EXERCISE DETAILS: Reproduce the entries line for line, starting with the very first line and ending with the line that contains "scientific name: Azorella pedunculata".
----- STORED ROWS
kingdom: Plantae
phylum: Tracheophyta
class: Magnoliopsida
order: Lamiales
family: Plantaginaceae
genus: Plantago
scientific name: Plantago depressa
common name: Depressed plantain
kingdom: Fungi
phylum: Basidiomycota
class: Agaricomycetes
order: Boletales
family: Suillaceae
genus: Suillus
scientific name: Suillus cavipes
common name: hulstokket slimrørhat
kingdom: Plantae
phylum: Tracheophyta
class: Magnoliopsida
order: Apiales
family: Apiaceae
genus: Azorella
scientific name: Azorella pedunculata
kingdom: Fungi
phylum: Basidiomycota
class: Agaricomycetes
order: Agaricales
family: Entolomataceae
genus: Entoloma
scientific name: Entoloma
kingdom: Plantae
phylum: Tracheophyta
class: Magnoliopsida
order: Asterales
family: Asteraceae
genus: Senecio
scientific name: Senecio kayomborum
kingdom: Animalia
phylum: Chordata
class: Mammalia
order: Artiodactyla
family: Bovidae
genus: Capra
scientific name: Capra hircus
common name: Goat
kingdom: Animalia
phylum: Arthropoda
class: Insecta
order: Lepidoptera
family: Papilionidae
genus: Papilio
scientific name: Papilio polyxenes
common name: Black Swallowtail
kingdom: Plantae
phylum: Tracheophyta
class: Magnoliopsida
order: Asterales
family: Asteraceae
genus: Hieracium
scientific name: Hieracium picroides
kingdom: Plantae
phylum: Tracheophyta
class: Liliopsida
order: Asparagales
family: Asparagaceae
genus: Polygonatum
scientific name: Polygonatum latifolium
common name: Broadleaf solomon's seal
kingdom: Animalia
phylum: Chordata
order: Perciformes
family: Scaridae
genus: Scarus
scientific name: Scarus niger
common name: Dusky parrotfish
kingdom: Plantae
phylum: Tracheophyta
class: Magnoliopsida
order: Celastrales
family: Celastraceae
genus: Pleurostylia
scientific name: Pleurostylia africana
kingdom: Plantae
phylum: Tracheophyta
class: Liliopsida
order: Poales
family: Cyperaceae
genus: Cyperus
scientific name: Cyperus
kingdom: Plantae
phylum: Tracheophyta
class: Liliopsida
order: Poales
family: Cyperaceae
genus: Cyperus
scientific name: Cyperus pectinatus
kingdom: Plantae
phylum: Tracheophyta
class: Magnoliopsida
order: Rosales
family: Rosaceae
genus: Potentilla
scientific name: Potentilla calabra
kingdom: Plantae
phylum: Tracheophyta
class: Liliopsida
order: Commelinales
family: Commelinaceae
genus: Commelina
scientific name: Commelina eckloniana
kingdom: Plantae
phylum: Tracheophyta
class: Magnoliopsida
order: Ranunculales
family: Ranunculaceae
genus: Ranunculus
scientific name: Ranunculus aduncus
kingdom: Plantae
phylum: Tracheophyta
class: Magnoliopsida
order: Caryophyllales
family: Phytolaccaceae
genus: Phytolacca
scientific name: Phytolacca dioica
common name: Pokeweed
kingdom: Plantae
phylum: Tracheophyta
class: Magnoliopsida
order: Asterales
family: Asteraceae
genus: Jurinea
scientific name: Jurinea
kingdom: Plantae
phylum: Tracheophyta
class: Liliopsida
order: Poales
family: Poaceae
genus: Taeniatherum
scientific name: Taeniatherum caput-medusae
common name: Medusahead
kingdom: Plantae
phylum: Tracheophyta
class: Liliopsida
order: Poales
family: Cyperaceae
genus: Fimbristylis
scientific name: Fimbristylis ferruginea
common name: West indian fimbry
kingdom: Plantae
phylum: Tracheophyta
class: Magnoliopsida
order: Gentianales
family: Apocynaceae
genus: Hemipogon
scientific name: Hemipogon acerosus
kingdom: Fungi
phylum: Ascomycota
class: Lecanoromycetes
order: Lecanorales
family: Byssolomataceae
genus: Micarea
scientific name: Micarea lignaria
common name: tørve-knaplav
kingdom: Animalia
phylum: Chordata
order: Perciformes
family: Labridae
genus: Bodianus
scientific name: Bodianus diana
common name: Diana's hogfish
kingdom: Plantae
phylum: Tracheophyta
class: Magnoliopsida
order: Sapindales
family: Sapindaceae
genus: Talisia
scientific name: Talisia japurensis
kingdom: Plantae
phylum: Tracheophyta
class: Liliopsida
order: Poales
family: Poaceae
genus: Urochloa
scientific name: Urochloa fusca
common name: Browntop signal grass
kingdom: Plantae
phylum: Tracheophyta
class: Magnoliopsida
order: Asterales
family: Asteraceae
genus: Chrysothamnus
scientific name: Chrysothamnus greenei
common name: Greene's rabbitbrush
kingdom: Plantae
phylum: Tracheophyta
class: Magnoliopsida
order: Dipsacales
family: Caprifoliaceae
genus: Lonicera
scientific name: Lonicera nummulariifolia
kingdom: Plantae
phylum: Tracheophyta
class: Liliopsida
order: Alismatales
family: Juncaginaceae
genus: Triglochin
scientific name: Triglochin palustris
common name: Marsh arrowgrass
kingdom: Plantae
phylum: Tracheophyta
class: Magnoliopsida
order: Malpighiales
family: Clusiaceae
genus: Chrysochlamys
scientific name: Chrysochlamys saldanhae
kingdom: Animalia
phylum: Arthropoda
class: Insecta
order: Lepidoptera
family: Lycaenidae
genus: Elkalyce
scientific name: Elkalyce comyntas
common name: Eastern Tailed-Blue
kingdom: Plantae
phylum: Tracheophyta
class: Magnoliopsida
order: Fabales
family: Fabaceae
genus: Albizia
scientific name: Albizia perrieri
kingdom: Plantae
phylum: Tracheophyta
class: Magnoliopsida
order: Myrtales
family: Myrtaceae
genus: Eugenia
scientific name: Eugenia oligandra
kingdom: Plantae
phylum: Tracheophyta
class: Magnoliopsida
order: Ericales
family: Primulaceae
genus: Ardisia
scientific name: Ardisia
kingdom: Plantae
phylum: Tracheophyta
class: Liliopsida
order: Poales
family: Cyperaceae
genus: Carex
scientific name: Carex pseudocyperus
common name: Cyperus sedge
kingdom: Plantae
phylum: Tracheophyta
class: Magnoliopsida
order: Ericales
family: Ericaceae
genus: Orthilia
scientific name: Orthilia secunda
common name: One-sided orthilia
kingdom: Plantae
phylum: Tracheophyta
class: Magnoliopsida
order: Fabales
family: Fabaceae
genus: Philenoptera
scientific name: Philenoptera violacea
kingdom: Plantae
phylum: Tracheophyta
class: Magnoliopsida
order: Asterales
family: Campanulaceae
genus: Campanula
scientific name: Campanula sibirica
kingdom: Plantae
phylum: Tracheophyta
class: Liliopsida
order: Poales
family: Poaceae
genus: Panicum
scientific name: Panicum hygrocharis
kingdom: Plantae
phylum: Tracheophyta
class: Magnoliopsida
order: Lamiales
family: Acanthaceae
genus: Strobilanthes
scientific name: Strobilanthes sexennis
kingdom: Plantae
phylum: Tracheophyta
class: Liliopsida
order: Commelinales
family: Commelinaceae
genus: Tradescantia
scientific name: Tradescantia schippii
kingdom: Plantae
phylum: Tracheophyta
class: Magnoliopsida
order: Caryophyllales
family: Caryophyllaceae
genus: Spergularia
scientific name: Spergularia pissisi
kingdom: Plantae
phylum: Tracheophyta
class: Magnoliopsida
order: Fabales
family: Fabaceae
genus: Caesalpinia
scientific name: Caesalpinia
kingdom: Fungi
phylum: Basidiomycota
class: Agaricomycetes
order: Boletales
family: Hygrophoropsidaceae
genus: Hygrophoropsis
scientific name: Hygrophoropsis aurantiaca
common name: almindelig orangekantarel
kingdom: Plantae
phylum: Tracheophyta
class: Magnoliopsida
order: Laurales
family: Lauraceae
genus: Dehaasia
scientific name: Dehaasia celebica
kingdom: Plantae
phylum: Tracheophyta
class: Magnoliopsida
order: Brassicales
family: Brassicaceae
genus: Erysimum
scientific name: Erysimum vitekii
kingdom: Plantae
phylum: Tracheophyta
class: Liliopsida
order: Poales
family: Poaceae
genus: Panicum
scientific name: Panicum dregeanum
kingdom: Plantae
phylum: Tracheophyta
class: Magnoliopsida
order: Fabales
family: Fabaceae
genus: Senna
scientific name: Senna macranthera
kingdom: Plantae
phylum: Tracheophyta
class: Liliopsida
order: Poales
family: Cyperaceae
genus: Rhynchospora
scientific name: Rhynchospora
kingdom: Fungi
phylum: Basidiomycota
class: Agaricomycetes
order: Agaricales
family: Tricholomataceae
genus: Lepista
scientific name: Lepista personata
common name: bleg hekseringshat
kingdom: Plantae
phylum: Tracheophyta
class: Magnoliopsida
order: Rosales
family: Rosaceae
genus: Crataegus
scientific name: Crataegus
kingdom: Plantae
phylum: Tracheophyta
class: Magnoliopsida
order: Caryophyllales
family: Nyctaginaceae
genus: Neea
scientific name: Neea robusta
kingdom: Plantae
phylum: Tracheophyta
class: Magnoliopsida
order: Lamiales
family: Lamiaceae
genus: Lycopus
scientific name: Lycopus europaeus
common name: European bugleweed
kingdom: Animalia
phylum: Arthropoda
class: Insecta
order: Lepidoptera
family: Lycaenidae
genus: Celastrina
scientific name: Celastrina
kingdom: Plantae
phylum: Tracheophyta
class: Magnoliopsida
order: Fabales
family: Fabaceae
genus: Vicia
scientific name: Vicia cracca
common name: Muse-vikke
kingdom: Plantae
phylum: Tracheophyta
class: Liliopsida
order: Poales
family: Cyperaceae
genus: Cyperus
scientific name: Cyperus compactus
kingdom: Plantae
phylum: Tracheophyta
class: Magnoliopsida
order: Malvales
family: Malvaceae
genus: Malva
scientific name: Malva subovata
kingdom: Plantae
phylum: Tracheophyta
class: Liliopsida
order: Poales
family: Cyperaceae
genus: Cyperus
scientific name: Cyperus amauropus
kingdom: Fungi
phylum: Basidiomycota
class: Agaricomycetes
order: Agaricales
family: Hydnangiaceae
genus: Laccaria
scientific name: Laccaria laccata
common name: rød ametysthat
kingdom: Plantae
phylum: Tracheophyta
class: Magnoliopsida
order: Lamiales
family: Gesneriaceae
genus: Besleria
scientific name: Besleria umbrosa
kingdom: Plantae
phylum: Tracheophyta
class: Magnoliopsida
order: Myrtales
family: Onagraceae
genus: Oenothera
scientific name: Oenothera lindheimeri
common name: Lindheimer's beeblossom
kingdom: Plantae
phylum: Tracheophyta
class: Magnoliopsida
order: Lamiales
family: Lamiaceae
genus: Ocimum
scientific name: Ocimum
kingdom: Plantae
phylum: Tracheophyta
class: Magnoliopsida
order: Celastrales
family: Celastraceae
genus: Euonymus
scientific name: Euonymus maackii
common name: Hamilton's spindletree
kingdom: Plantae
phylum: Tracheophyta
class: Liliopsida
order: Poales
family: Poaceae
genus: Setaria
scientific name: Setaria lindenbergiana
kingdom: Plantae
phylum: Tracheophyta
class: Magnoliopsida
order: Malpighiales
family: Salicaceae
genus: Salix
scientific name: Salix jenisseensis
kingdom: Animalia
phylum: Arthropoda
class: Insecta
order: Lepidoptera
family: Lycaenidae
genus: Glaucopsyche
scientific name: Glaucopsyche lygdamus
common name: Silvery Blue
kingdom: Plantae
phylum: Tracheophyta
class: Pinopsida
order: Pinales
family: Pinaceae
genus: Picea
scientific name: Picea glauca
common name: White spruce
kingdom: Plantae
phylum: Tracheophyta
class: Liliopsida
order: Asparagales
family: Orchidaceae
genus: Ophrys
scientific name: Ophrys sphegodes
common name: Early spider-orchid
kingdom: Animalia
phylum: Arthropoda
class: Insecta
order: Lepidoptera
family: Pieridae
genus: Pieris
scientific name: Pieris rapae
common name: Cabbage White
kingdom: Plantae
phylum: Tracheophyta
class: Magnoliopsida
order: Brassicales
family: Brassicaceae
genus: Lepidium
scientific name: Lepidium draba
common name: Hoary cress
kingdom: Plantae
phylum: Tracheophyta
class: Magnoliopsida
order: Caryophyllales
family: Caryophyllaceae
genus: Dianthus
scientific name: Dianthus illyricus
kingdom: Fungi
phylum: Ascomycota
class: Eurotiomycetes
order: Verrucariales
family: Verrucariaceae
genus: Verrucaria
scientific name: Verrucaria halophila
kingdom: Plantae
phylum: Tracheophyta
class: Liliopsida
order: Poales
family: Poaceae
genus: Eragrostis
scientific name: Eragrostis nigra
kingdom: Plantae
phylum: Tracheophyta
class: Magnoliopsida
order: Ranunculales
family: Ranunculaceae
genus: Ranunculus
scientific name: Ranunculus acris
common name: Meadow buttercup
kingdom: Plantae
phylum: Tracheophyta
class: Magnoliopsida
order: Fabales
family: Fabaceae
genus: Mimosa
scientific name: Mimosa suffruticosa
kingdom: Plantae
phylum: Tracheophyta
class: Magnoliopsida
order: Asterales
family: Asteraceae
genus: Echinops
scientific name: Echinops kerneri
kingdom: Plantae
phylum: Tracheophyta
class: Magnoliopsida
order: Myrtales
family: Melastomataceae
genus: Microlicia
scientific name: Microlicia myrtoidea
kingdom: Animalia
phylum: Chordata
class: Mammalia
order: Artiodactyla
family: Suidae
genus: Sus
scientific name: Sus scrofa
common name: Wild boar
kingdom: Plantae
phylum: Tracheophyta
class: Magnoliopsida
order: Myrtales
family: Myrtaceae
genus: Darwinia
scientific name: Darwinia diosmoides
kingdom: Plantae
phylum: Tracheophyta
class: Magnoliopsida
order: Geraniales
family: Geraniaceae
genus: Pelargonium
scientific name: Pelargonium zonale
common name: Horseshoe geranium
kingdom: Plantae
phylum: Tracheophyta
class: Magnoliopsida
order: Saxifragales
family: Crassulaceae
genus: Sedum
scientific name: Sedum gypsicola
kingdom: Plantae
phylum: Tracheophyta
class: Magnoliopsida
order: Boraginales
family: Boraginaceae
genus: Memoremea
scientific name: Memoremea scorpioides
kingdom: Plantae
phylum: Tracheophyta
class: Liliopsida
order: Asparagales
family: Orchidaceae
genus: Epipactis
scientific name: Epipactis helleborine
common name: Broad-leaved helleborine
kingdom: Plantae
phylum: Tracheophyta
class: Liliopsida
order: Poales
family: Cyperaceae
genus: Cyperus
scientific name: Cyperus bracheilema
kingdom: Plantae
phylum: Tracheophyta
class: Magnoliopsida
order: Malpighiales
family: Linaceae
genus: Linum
----------
RESULT BELOW:
kingdom: Plantae
phylum: Tracheophyta
class: Magnoliopsida
order: Lamiales
family: Plantaginaceae
genus: Plantago
scientific name: Plantago depressa
common name: Depressed plantain
kingdom: Fungi
phylum: Basidiomycota
class: Agaricomycetes
order: Boletales
family: Suillaceae
genus: Suillus
scientific name: Suillus cavipes
common name: hulstokket slimrørhat
kingdom: Plantae
phylum: Tracheophyta
class: Magnoliopsida
order: Apiales
family: Apiaceae
genus: Azorella
scientific name: Azorella pedunculata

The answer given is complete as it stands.